Hold F at current prices (~$11.50). The Base DCF IV of ~$11-13 implies minimal upside at current prices — Ford is fairly valued, not cheap. Bull case ($16-17) requires warranty resolution AND EV loss narrowing AND Ford Pro maintaining margins simultaneously. This is a show-me story: wait for two consecutive clean quarters before accumulating. Becomes a Buy below $9 (Bear IV); avoid above $16 (above Bull IV).
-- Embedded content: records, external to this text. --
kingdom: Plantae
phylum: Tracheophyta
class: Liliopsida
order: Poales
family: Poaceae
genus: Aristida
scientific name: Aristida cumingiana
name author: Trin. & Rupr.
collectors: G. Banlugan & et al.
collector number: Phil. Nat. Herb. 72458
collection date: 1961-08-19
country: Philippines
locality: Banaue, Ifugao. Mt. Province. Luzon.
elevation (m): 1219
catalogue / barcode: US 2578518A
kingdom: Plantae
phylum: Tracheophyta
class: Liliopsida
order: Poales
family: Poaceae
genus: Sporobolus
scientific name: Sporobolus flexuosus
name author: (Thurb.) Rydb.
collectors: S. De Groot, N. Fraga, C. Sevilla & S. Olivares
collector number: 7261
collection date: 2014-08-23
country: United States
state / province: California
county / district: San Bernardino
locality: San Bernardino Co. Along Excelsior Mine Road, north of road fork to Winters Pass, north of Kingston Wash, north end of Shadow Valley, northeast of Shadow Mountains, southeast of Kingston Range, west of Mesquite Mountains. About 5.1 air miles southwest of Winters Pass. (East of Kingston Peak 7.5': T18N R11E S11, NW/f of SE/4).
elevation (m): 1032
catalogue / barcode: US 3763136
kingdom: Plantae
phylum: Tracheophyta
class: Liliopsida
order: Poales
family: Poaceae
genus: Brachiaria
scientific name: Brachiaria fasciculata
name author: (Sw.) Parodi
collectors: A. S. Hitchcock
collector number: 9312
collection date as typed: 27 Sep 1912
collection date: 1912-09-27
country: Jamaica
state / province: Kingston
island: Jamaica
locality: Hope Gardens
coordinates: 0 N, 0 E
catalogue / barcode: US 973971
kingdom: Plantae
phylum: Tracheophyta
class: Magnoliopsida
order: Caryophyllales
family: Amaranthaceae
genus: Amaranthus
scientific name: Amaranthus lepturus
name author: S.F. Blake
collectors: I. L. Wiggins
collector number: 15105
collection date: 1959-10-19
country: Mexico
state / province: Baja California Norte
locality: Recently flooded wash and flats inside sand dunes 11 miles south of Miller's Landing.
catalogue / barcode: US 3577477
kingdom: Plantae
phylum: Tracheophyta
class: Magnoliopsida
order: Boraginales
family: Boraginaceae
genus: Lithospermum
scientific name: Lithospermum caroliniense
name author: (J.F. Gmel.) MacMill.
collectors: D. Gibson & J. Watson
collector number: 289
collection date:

🔧 Model Notes & Calibration
AssumptionRationale / Notes
FCF Base NormalizationReported FCF $12.5B in FY2025 is heavily influenced by Ford Credit working capital swings. Using $5.8B = avg Ford automotive adj FCF (FY2023: $6.7B, FY2024: $6.7B) as the industrial FCF base — excludes Ford Credit.
Net DebtUsing $25B automotive-only net debt. Total consolidated net debt ~$125B is not relevant for equity valuation — Ford Credit debt is asset-matched and self-funded by the financial services business.
WACCWACC = 9.5%: Ke = 4.3%+1.25×5.5% = 11.2%; Kd = 5.5%×0.78 = 4.3%; equity 75% / debt 25% → 9.5%. Ford is cyclical with above-market beta.
FY2025 Loss ContextFY2025 -$9.2B operating income driven by $6-8B in warranty/recall charges (largely non-cash reserves). Not a structural business collapse — Ford Pro alone generated $7B+ EBIT.
Tariff RiskPotential 25%+ tariffs on Canadian/Mexican imports could cost Ford ~$1.5-2.5B/yr before mitigation. Bear scenario embeds this via FCF contraction and negative Stage 1 growth.
Bore Family Office • Analysis generated by Lurch • Not investment advice.